> Prompt:
In your output, repeat each entry exactly and include no pictures.

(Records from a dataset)

+ + + + + + +

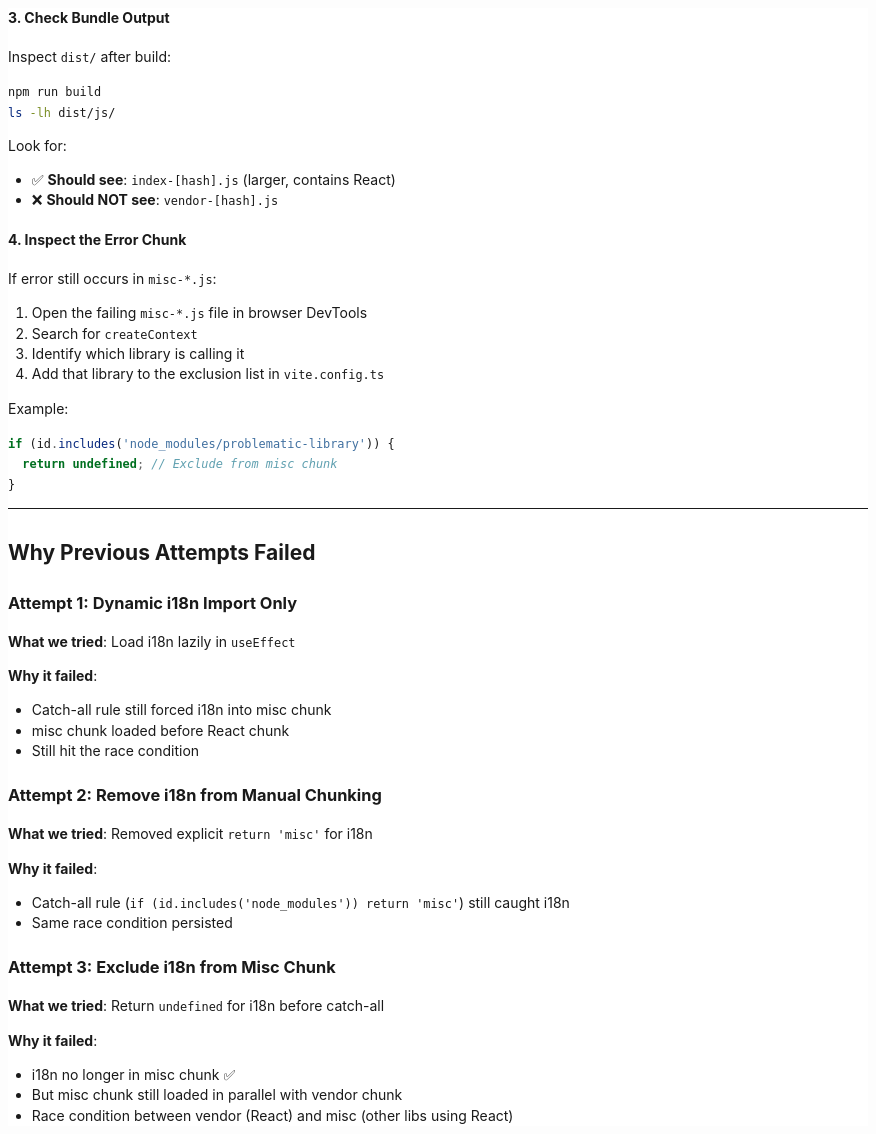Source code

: #### 3. Check Bundle Output

Inspect `dist/` after build:

```bash
npm run build
ls -lh dist/js/
```

Look for:
- ✅ **Should see**: `index-[hash].js` (larger, contains React)
- ❌ **Should NOT see**: `vendor-[hash].js`

#### 4. Inspect the Error Chunk

If error still occurs in `misc-*.js`:

1. Open the failing `misc-*.js` file in browser DevTools
2. Search for `createContext`
3. Identify which library is calling it
4. Add that library to the exclusion list in `vite.config.ts`

Example:
```typescript
if (id.includes('node_modules/problematic-library')) {
  return undefined; // Exclude from misc chunk
}
```

---

## Why Previous Attempts Failed

### Attempt 1: Dynamic i18n Import Only

**What we tried**: Load i18n lazily in `useEffect`

**Why it failed**:
- Catch-all rule still forced i18n into misc chunk
- misc chunk loaded before React chunk
- Still hit the race condition

### Attempt 2: Remove i18n from Manual Chunking

**What we tried**: Removed explicit `return 'misc'` for i18n

**Why it failed**:
- Catch-all rule (`if (id.includes('node_modules')) return 'misc'`) still caught i18n
- Same race condition persisted

### Attempt 3: Exclude i18n from Misc Chunk

**What we tried**: Return `undefined` for i18n before catch-all

**Why it failed**:
- i18n no longer in misc chunk ✅
- But misc chunk still loaded in parallel with vendor chunk
- Race condition between vendor (React) and misc (other libs using React)
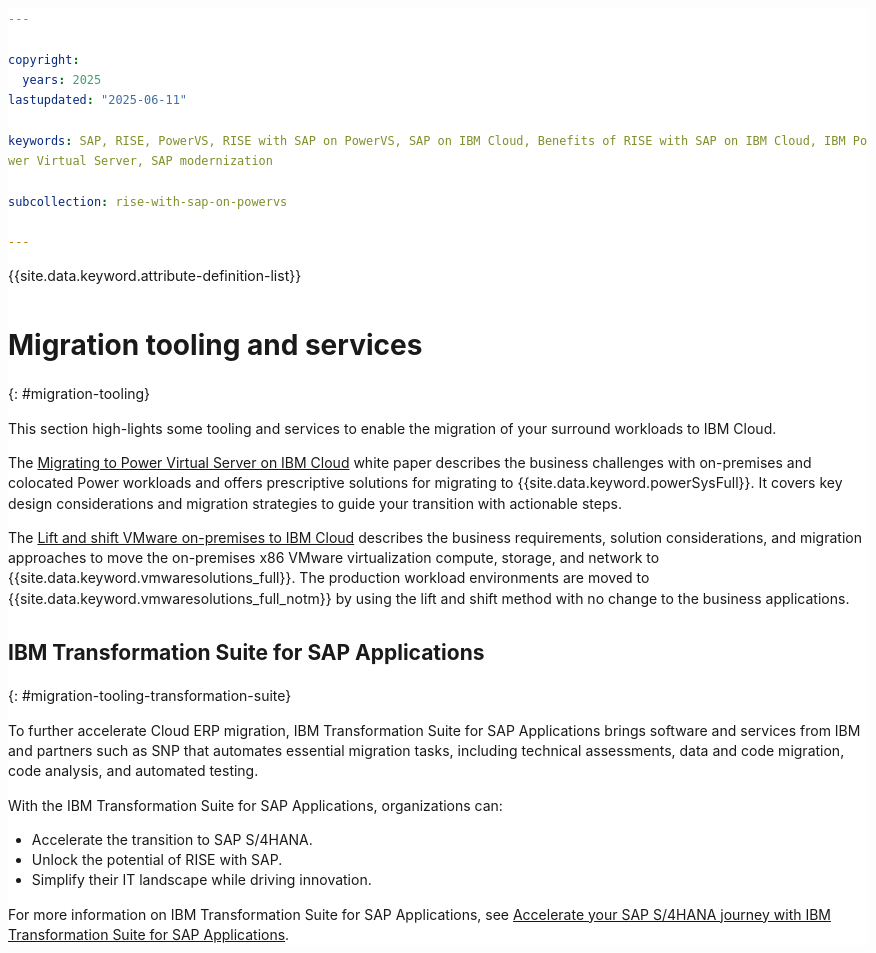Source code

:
 ```yaml
---

copyright:
  years: 2025
lastupdated: "2025-06-11"

keywords: SAP, RISE, PowerVS, RISE with SAP on PowerVS, SAP on IBM Cloud, Benefits of RISE with SAP on IBM Cloud, IBM Power Virtual Server, SAP modernization

subcollection: rise-with-sap-on-powervs

---
```


{{site.data.keyword.attribute-definition-list}}

# Migration tooling and services
{: #migration-tooling}

This section high-lights some tooling and services to enable the migration of your surround workloads to IBM Cloud.

The [Migrating to Power Virtual Server on IBM Cloud](/docs/powervs-migration?topic=powervs-migration-white-paper) white paper describes the business challenges with on-premises and colocated Power workloads and offers prescriptive solutions for migrating to {{site.data.keyword.powerSysFull}}. It covers key design considerations and migration strategies to guide your transition with actionable steps.

The [Lift and shift VMware on-premises to IBM Cloud](/docs/pattern-migration-options-vmware-workloads?topic=pattern-migration-options-vmware-workloads-whitepaper) describes the business requirements, solution considerations, and migration approaches to move the on-premises x86 VMware virtualization compute, storage, and network to {{site.data.keyword.vmwaresolutions_full}}. The production workload environments are moved to {{site.data.keyword.vmwaresolutions_full_notm}} by using the lift and shift method with no change to the business applications.

## IBM Transformation Suite for SAP Applications
{: #migration-tooling-transformation-suite}

To further accelerate Cloud ERP migration, IBM Transformation Suite for SAP Applications brings software and services from IBM and partners such as SNP that automates essential migration tasks, including technical assessments, data and code migration, code analysis, and automated testing.

With the IBM Transformation Suite for SAP Applications, organizations can:

* Accelerate the transition to SAP S/4HANA.
* Unlock the potential of RISE with SAP.
* Simplify their IT landscape while driving innovation.

For more information on IBM Transformation Suite for SAP Applications, see [Accelerate your SAP S/4HANA journey with IBM Transformation Suite for SAP Applications](https://www.ibm.com/new/announcements/accelerate-your-sap-s-4hana-journey-with-ibm-transformation-suite-for-sap-applications).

+ + + + + + +

> Task output:
Source code

: #### 3. Check Bundle Output

Inspect `dist/` after build:

```bash
npm run build
ls -lh dist/js/
```

Look for:
- ✅ **Should see**: `index-[hash].js` (larger, contains React)
- ❌ **Should NOT see**: `vendor-[hash].js`

#### 4. Inspect the Error Chunk

If error still occurs in `misc-*.js`:

1. Open the failing `misc-*.js` file in browser DevTools
2. Search for `createContext`
3. Identify which library is calling it
4. Add that library to the exclusion list in `vite.config.ts`

Example:
```typescript
if (id.includes('node_modules/problematic-library')) {
  return undefined; // Exclude from misc chunk
}
```

---

## Why Previous Attempts Failed

### Attempt 1: Dynamic i18n Import Only

**What we tried**: Load i18n lazily in `useEffect`

**Why it failed**:
- Catch-all rule still forced i18n into misc chunk
- misc chunk loaded before React chunk
- Still hit the race condition

### Attempt 2: Remove i18n from Manual Chunking

**What we tried**: Removed explicit `return 'misc'` for i18n

**Why it failed**:
- Catch-all rule (`if (id.includes('node_modules')) return 'misc'`) still caught i18n
- Same race condition persisted

### Attempt 3: Exclude i18n from Misc Chunk

**What we tried**: Return `undefined` for i18n before catch-all

**Why it failed**:
- i18n no longer in misc chunk ✅
- But misc chunk still loaded in parallel with vendor chunk
- Race condition between vendor (React) and misc (other libs using React)
Source code

:
 ```yaml
---

copyright:
  years: 2025
lastupdated: "2025-06-11"

keywords: SAP, RISE, PowerVS, RISE with SAP on PowerVS, SAP on IBM Cloud, Benefits of RISE with SAP on IBM Cloud, IBM Power Virtual Server, SAP modernization

subcollection: rise-with-sap-on-powervs

---
```


{{site.data.keyword.attribute-definition-list}}

# Migration tooling and services
{: #migration-tooling}

This section high-lights some tooling and services to enable the migration of your surround workloads to IBM Cloud.

The [Migrating to Power Virtual Server on IBM Cloud](/docs/powervs-migration?topic=powervs-migration-white-paper) white paper describes the business challenges with on-premises and colocated Power workloads and offers prescriptive solutions for migrating to {{site.data.keyword.powerSysFull}}. It covers key design considerations and migration strategies to guide your transition with actionable steps.

The [Lift and shift VMware on-premises to IBM Cloud](/docs/pattern-migration-options-vmware-workloads?topic=pattern-migration-options-vmware-workloads-whitepaper) describes the business requirements, solution considerations, and migration approaches to move the on-premises x86 VMware virtualization compute, storage, and network to {{site.data.keyword.vmwaresolutions_full}}. The production workload environments are moved to {{site.data.keyword.vmwaresolutions_full_notm}} by using the lift and shift method with no change to the business applications.

## IBM Transformation Suite for SAP Applications
{: #migration-tooling-transformation-suite}

To further accelerate Cloud ERP migration, IBM Transformation Suite for SAP Applications brings software and services from IBM and partners such as SNP that automates essential migration tasks, including technical assessments, data and code migration, code analysis, and automated testing.

With the IBM Transformation Suite for SAP Applications, organizations can:

* Accelerate the transition to SAP S/4HANA.
* Unlock the potential of RISE with SAP.
* Simplify their IT landscape while driving innovation.

For more information on IBM Transformation Suite for SAP Applications, see [Accelerate your SAP S/4HANA journey with IBM Transformation Suite for SAP Applications](https://www.ibm.com/new/announcements/accelerate-your-sap-s-4hana-journey-with-ibm-transformation-suite-for-sap-applications).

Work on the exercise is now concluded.